A friend who owed Dean a favor printed the first shirts in 2011. Dean gave many of them away because he thought of the project as a joke. But they took off.
Around 2016, the year Dean met with Mayer, the line became a coveted streetwear brand. Runs, Dean says, typically number about 100 pieces, and are announced online via his personal Instagram page — as well as a backup page, @TwinAstronauts, and a newsletter — often just hours before a release.
Why the line has been so successful, Dean says, is anybody's guess. When he launched it there was no larger cultural movement around the Dead or their merchandise. But as he continued making shirts, a subculture of bootleg gear began to crop up around the band, which Dean today credits with the Dead's newfound popularity.
"Some of the guys in Dead & Co., especially John, realize that this bootleg T-shirt business is helping drive the fans," he says. "It injects a little younger life into that world."
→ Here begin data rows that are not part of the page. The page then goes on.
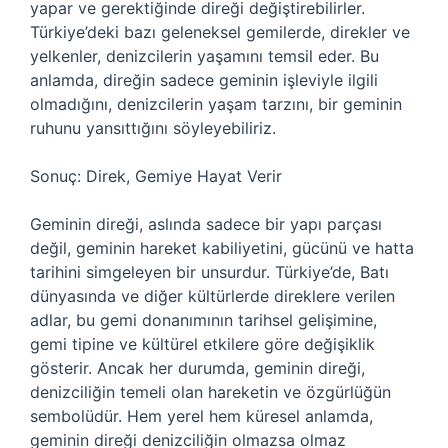
yapar ve gerektiğinde direği değiştirebilirler.
Türkiye’deki bazı geleneksel gemilerde, direkler ve
yelkenler, denizcilerin yaşamını temsil eder. Bu
anlamda, direğin sadece geminin işleviyle ilgili
olmadığını, denizcilerin yaşam tarzını, bir geminin
ruhunu yansıttığını söyleyebiliriz.
Sonuç: Direk, Gemiye Hayat Verir
Geminin direği, aslında sadece bir yapı parçası
değil, geminin hareket kabiliyetini, gücünü ve hatta
tarihini simgeleyen bir unsurdur. Türkiye’de, Batı
dünyasında ve diğer kültürlerde direklere verilen
adlar, bu gemi donanımının tarihsel gelişimine,
gemi tipine ve kültürel etkilere göre değişiklik
gösterir. Ancak her durumda, geminin direği,
denizciliğin temeli olan hareketin ve özgürlüğün
sembolüdür. Hem yerel hem küresel anlamda,
geminin direği denizciliğin olmazsa olmaz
Despite that popularity, don't expect to find a big footprint for the brand online. Rather than leave up a website every day, Dean activates the WOBF online store only during releases and shuts it down once they sell out. That way, he says, the brand can be something of a moving target — an important aspect, considering the legal gray area in which his bootleg-inspired Ts exist.
"I think that there's a possibility to do something else on a larger scale, in a more legal way, at some point," Dean says. "I can't really let my foot off the brake with this, which keeps it fun. There are still some illegal parts. If it's fully legal, it kind of takes the fun out of it a little."